- **Task brief**
Please reproduce every line of the material below word for word, omitting the pictures.

- **Exercise data**
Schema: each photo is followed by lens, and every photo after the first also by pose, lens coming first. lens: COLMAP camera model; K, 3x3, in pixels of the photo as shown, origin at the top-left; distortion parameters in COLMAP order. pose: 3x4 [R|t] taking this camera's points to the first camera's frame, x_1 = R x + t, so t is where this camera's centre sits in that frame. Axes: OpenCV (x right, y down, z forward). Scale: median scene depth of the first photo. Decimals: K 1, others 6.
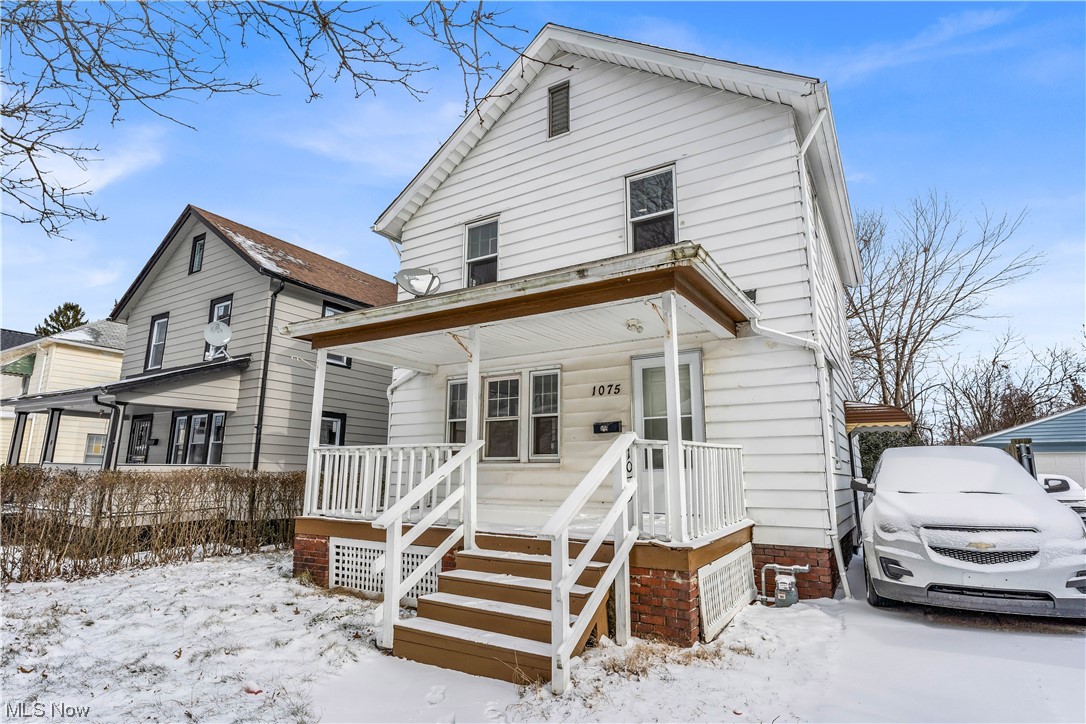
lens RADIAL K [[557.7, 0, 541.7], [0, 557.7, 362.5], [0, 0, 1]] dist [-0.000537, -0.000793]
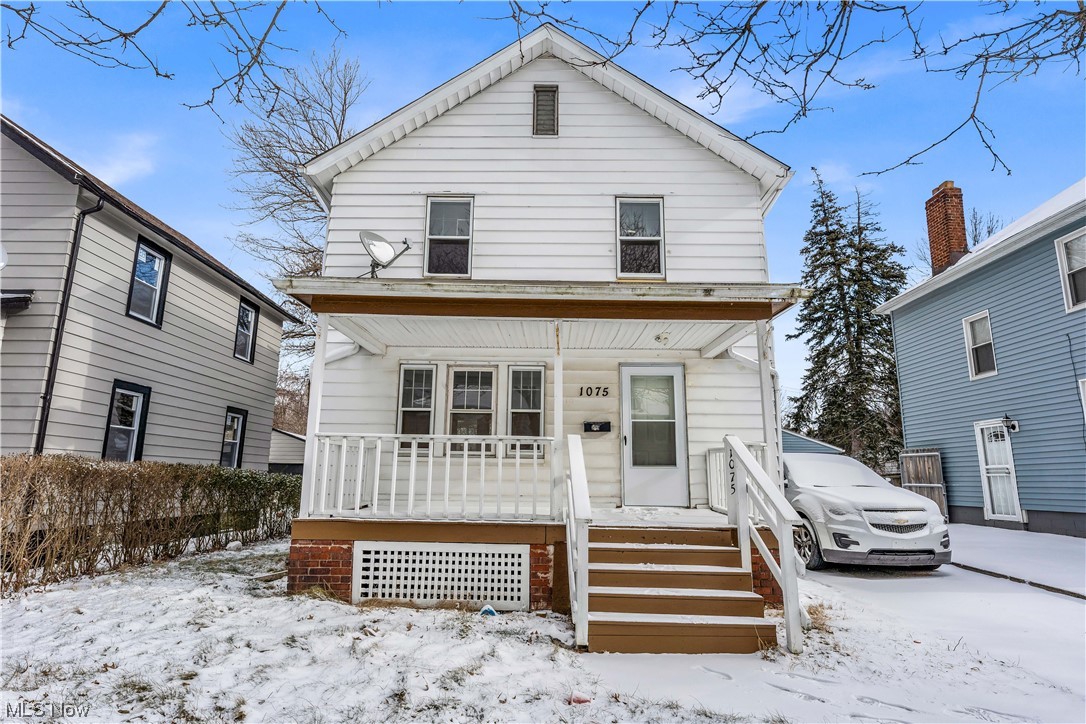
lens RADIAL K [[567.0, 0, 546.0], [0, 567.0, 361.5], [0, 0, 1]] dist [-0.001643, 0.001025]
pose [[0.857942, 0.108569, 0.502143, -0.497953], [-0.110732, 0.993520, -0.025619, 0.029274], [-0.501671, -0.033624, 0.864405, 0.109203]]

- **Answer area**
Schema: each photo is followed by lens, and every photo after the first also by pose, lens coming first. lens: COLMAP camera model; K, 3x3, in pixels of the photo as shown, origin at the top-left; distortion parameters in COLMAP order. pose: 3x4 [R|t] taking this camera's points to the first camera's frame, x_1 = R x + t, so t is where this camera's centre sits in that frame. Axes: OpenCV (x right, y down, z forward). Scale: median scene depth of the first photo. Decimals: K 1, others 6.
lens RADIAL K [[557.7, 0, 541.7], [0, 557.7, 362.5], [0, 0, 1]] dist [-0.000537, -0.000793]
lens RADIAL K [[567.0, 0, 546.0], [0, 567.0, 361.5], [0, 0, 1]] dist [-0.001643, 0.001025]
pose [[0.857942, 0.108569, 0.502143, -0.497953], [-0.110732, 0.993520, -0.025619, 0.029274], [-0.501671, -0.033624, 0.864405, 0.109203]]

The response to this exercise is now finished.